** TASK **
Please retype all of the data below line for line, keeping every word, number, and mark unchanged.

[Extracted page text data]
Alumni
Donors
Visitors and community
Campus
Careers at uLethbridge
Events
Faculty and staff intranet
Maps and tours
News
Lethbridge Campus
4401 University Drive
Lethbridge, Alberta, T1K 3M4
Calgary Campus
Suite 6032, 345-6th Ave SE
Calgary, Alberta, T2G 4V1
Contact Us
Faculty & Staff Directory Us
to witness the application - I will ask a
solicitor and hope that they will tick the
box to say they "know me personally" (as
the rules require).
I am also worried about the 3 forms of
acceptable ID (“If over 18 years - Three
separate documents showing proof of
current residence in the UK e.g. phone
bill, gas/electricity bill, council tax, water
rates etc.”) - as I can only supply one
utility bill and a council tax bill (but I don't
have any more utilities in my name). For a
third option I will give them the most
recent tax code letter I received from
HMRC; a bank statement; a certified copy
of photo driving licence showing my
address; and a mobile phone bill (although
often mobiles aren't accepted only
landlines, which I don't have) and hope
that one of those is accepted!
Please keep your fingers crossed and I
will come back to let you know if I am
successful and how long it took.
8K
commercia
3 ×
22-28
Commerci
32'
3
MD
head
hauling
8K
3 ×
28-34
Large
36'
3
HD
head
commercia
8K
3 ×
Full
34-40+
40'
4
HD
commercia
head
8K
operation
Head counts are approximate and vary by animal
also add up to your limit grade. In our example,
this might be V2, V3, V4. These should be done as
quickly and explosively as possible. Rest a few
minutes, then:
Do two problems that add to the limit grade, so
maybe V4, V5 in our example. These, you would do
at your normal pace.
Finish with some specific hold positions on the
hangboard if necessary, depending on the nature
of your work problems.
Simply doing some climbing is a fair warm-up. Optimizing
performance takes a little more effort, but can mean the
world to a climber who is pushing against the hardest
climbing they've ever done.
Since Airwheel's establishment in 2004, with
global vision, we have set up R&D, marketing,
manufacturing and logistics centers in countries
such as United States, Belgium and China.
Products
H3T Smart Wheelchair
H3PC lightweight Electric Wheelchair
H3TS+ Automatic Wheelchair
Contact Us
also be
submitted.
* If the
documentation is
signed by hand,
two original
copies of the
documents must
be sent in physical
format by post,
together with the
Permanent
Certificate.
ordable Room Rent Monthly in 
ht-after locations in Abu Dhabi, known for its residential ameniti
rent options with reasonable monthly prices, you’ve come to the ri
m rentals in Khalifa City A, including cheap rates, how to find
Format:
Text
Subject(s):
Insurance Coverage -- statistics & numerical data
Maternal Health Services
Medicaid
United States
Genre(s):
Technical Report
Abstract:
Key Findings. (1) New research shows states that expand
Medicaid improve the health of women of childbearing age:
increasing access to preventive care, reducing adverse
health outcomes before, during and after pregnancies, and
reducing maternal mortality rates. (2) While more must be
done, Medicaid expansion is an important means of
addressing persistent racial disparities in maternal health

** COMPLETED TASK **
Alumni
Donors
Visitors and community
Campus
Careers at uLethbridge
Events
Faculty and staff intranet
Maps and tours
News
Lethbridge Campus
4401 University Drive
Lethbridge, Alberta, T1K 3M4
Calgary Campus
Suite 6032, 345-6th Ave SE
Calgary, Alberta, T2G 4V1
Contact Us
Faculty & Staff Directory Us
to witness the application - I will ask a
solicitor and hope that they will tick the
box to say they "know me personally" (as
the rules require).
I am also worried about the 3 forms of
acceptable ID (“If over 18 years - Three
separate documents showing proof of
current residence in the UK e.g. phone
bill, gas/electricity bill, council tax, water
rates etc.”) - as I can only supply one
utility bill and a council tax bill (but I don't
have any more utilities in my name). For a
third option I will give them the most
recent tax code letter I received from
HMRC; a bank statement; a certified copy
of photo driving licence showing my
address; and a mobile phone bill (although
often mobiles aren't accepted only
landlines, which I don't have) and hope
that one of those is accepted!
Please keep your fingers crossed and I
will come back to let you know if I am
successful and how long it took.
8K
commercia
3 ×
22-28
Commerci
32'
3
MD
head
hauling
8K
3 ×
28-34
Large
36'
3
HD
head
commercia
8K
3 ×
Full
34-40+
40'
4
HD
commercia
head
8K
operation
Head counts are approximate and vary by animal
also add up to your limit grade. In our example,
this might be V2, V3, V4. These should be done as
quickly and explosively as possible. Rest a few
minutes, then:
Do two problems that add to the limit grade, so
maybe V4, V5 in our example. These, you would do
at your normal pace.
Finish with some specific hold positions on the
hangboard if necessary, depending on the nature
of your work problems.
Simply doing some climbing is a fair warm-up. Optimizing
performance takes a little more effort, but can mean the
world to a climber who is pushing against the hardest
climbing they've ever done.
Since Airwheel's establishment in 2004, with
global vision, we have set up R&D, marketing,
manufacturing and logistics centers in countries
such as United States, Belgium and China.
Products
H3T Smart Wheelchair
H3PC lightweight Electric Wheelchair
H3TS+ Automatic Wheelchair
Contact Us
also be
submitted.
* If the
documentation is
signed by hand,
two original
copies of the
documents must
be sent in physical
format by post,
together with the
Permanent
Certificate.
ordable Room Rent Monthly in 
ht-after locations in Abu Dhabi, known for its residential ameniti
rent options with reasonable monthly prices, you’ve come to the ri
m rentals in Khalifa City A, including cheap rates, how to find
Format:
Text
Subject(s):
Insurance Coverage -- statistics & numerical data
Maternal Health Services
Medicaid
United States
Genre(s):
Technical Report
Abstract:
Key Findings. (1) New research shows states that expand
Medicaid improve the health of women of childbearing age:
increasing access to preventive care, reducing adverse
health outcomes before, during and after pregnancies, and
reducing maternal mortality rates. (2) While more must be
done, Medicaid expansion is an important means of
addressing persistent racial disparities in maternal health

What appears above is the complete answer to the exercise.